The weapons were unloaded at the port without going through any security checks, the author of the general’s biography cites him as saying.

The weapons were then shipped in a container to Mandalay, Myanmar’s second-largest city, without any trouble, according to Gen. Soe Win’s account.

Customs officials and police were kept in the dark about the container’s contents; they took bribes and allowed it through their checkpoints.

Once in Mandalay, the automatic rifles and ammunition were hidden in extra gasoline tanks attached to trucks and shipped to Tamu.

That was in the early 2000s, when Myanmar was under the widely feared military regime. Rebels had little problem bringing lethal weapons into the jungle to fight their causes.

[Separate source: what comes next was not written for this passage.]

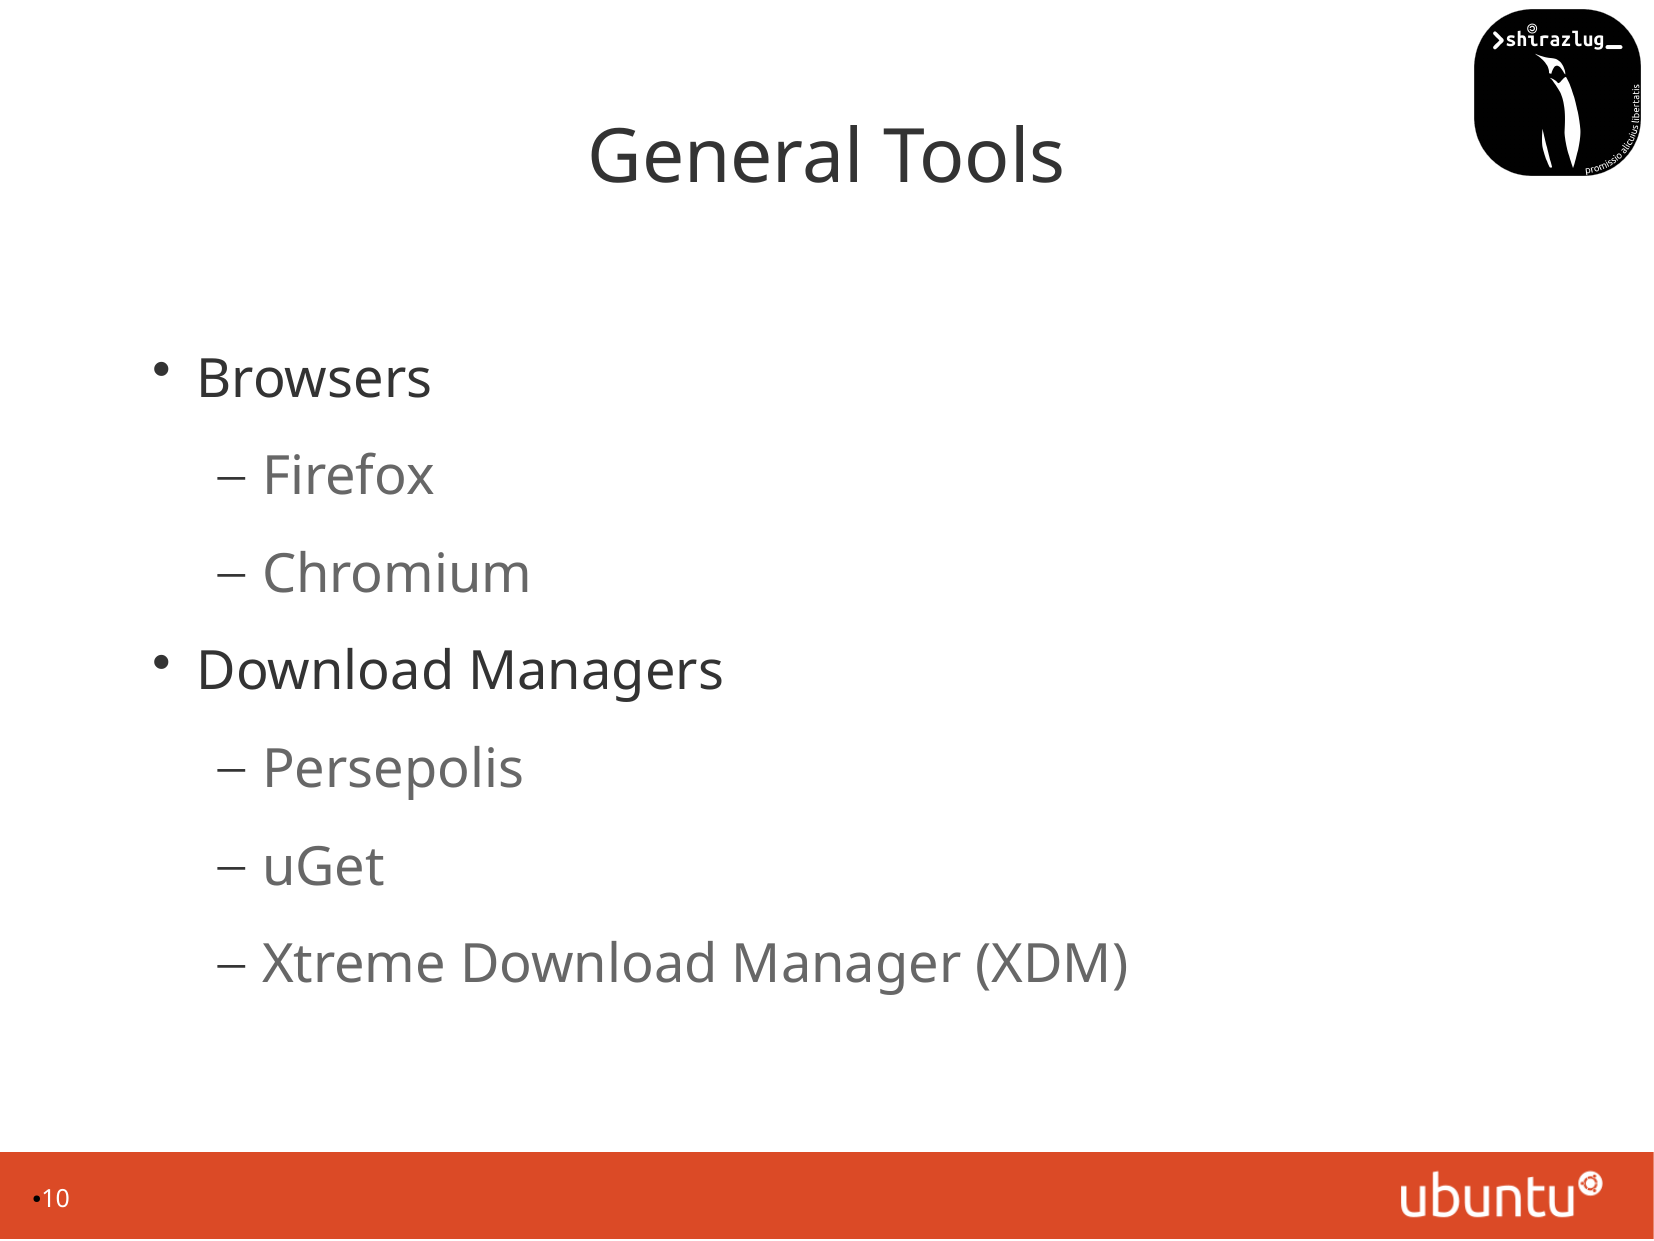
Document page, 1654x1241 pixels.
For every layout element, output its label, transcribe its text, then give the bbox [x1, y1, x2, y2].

Indeed, numerous such shipments have escaped the attention of authorities and made their way to various rebel headquarters along the border.

Today, weapons continue to flow into rebels’ hands, and arms smugglers and brokers are enjoying something of heyday, making a fortune in Myanmar.

Perhaps some of the rebels recently deported to India will be able to enlighten Indian authorities about their operational activities, and the routes and safe houses they use along the Myanmar-India border.

But the Myanmar generals and government are playing a much more sophisticated game.

The handover of the rebels to India is part of Naypyitaw’s long game—perhaps we could call it a trade-off—aimed at winning the trust and favor of New Delhi.